::: ARTICLE :::

Movies · Reviews

‘Blair Witch’ Review: Even Good Filmmakers Make Bad Found Footage Films

Adam Wingard and Simon Barrett stumble with a generic and uninspired romp in the woods.
By  · Published on September 17th, 2016

1999’s The Blair Witch Project was both a blessing and a curse for horror fans. It deserves credit for putting a new spin on the genre, for delivering some legitimately terrifying sequences, and for playing a smart marketing game. On the flip-side though it also opened the floodgates to a steady stream of incompetent, rarely scary found footage films that continue to be churned out even seventeen years later.

2016’s Blair Witch is far from incompetent, but it is a lazy retread of beats and elements horror fans already know by heart with only a couple unsettling moments in the plus column.

Director Adam Wingard and writer Simon Barrett’s film is a direct sequel to the original – it ignores Book of Shadows: Blair Witch 2 while cherry-picking details from the mythology explored in various Blair Witch-related offshoots (and adding a few tidbits of its own) – but aside from a strong production design and the name itself it does very little to stand apart from the found footage (ff hereafter) crowd.

The story is simple. James (James Allen McCune) lost his sister Heather fifteen years ago in a very public way. She and her friends disappeared in Maryland’s Black Hills forest leaving only some disturbing footage behind – the footage of course being what we know as The Blair Witch Project – and the appearance of new video online sends him back into the woods in search of her. He’s joined by his film-student friend Lisa (Callie Hernandez), his best friend Peter (Brandon Scott), and Peter’s girlfriend Ashley (Corbin Reid). They meet up with the young local couple, Lane (Wes Robinson) and Talia (Valorie Curry), who claim to have found the new footage, and the six head into the forest hoping to find answers to the legend of the witch, the disappearances, and the deaths.

Barrett’s script makes few upgrades to the typical ff formula including the addition of earpiece cameras and an acknowledgement in the opening text that the footage we’re about to see has been “assembled” rather than merely found, but each of these comes with their own problems.

The earpieces are a smart addition and eliminate questions as to why characters would be holding a camera and filming at various times, but their location might leave you wondering why the girls’ hair never seems to cover the lens or how certain close-ups are captured. The film doesn’t share who it is that assembled the footage (and it doesn’t need to), but it seems odd they’d loop dialogue across scenes and add “scary” sound cues but not make an effort to remove any of the abundant pops, buzzes, and static sounds that all ff videos seem required to make.

::: DATASET EXTRACT :::

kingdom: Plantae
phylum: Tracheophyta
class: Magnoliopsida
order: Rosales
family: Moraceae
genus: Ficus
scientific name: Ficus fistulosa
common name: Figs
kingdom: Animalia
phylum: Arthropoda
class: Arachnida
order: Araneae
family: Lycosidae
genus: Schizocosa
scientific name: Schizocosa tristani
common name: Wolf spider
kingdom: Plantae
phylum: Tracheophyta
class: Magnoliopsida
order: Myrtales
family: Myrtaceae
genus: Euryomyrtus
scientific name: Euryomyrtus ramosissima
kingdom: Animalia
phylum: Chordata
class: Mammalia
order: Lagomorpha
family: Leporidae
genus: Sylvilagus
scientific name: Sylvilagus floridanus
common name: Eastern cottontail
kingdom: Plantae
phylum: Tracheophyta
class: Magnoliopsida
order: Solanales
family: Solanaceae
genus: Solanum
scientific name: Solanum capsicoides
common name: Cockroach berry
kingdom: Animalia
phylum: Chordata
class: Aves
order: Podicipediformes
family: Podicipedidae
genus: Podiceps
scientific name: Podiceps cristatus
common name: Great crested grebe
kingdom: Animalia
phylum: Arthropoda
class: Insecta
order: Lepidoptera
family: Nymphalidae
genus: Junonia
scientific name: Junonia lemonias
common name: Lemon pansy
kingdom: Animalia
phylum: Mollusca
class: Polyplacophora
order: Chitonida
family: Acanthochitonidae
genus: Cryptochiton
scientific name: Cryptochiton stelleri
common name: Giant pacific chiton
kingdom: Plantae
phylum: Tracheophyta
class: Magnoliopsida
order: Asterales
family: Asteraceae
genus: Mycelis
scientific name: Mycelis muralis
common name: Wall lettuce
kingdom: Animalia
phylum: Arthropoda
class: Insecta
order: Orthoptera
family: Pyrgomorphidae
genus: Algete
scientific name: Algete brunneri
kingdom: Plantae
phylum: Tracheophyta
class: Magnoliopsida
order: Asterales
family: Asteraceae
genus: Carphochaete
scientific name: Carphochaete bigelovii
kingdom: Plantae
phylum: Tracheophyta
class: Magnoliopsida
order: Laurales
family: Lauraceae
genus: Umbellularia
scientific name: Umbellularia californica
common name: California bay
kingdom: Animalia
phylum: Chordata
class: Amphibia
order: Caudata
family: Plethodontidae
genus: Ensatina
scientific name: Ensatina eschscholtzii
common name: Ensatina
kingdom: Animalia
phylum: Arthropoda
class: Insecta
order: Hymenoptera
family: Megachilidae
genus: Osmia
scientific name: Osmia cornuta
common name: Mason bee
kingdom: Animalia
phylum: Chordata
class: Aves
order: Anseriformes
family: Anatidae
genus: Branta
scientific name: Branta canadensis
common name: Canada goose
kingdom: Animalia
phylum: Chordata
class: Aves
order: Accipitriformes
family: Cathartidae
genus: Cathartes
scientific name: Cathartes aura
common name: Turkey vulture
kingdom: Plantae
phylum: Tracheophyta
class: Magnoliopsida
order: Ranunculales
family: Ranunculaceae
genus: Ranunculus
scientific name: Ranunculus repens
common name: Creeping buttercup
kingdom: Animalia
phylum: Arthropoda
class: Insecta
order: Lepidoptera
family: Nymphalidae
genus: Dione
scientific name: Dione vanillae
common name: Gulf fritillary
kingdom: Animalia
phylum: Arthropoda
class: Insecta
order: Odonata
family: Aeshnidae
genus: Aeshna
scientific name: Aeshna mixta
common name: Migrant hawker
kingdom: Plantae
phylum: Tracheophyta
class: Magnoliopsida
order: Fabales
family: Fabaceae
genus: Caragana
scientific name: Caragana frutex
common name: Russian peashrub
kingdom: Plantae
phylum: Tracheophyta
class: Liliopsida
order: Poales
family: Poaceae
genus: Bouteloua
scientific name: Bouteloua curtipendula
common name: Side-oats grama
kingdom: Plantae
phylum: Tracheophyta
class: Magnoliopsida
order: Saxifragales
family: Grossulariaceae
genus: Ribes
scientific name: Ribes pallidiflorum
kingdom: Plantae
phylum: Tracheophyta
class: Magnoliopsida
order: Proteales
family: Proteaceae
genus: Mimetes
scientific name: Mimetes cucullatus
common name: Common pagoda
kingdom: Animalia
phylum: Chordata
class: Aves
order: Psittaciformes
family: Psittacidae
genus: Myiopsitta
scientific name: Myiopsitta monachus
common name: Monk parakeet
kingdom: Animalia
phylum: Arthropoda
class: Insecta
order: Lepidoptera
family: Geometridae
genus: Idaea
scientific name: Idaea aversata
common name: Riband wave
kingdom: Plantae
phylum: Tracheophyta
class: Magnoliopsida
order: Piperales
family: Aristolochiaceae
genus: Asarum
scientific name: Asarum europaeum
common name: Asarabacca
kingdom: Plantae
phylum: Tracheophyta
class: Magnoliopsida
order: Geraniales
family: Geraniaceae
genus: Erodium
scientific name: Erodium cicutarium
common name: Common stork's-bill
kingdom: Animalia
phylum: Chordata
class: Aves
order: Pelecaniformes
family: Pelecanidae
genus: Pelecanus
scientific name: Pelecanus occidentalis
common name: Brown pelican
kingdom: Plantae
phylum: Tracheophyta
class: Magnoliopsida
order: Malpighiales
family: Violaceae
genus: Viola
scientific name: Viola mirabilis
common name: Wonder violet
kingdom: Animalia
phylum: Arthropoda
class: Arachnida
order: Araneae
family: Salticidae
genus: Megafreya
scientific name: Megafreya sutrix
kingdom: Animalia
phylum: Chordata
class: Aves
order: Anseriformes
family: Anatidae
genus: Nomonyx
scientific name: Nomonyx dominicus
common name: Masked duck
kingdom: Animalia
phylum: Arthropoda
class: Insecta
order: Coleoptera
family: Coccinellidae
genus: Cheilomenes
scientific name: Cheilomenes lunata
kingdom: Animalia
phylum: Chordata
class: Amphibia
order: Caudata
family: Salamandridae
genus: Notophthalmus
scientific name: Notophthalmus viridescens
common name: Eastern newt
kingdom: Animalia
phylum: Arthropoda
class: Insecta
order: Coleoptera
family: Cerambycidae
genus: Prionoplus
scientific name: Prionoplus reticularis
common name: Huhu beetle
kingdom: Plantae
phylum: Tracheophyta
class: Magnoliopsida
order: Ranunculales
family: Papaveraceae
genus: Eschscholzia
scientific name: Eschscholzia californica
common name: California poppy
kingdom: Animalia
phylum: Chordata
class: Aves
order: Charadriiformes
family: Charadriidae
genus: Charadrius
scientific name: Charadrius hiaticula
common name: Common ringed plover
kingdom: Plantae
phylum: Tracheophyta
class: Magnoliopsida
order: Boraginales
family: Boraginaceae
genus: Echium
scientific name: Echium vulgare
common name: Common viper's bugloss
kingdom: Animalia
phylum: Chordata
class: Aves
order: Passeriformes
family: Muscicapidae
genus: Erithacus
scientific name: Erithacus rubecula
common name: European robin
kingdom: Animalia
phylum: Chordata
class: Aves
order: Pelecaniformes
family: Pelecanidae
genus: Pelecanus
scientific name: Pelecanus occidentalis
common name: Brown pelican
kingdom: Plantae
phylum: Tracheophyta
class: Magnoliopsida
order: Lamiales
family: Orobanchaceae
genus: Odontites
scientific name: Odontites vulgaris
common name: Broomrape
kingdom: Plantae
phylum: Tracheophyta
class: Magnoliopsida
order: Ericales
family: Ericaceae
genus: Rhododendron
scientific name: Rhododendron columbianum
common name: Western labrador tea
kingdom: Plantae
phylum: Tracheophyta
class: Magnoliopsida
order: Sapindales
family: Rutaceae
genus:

:::

- WORK INSTRUCTIONS:
1. According to the review, why are the earpiece cameras a smart addition to the found footage formula?
2. Print the part of the review from "Director Adam Wingard" to "(ff hereafter) crowd.".
3. Name every actor the review credits, along with the character each one plays.

- RESPONSES BY TASK:
1. They eliminate questions as to why characters would be holding a camera and filming at various times.

2.
Director Adam Wingard and writer Simon Barrett’s film is a direct sequel to the original – it ignores Book of Shadows: Blair Witch 2 while cherry-picking details from the mythology explored in various Blair Witch-related offshoots (and adding a few tidbits of its own) – but aside from a strong production design and the name itself it does very little to stand apart from the found footage (ff hereafter) crowd.

3.
- James Allen McCune as James
- Callie Hernandez as Lisa
- Brandon Scott as Peter
- Corbin Reid as Ashley
- Wes Robinson as Lane
- Valorie Curry as Talia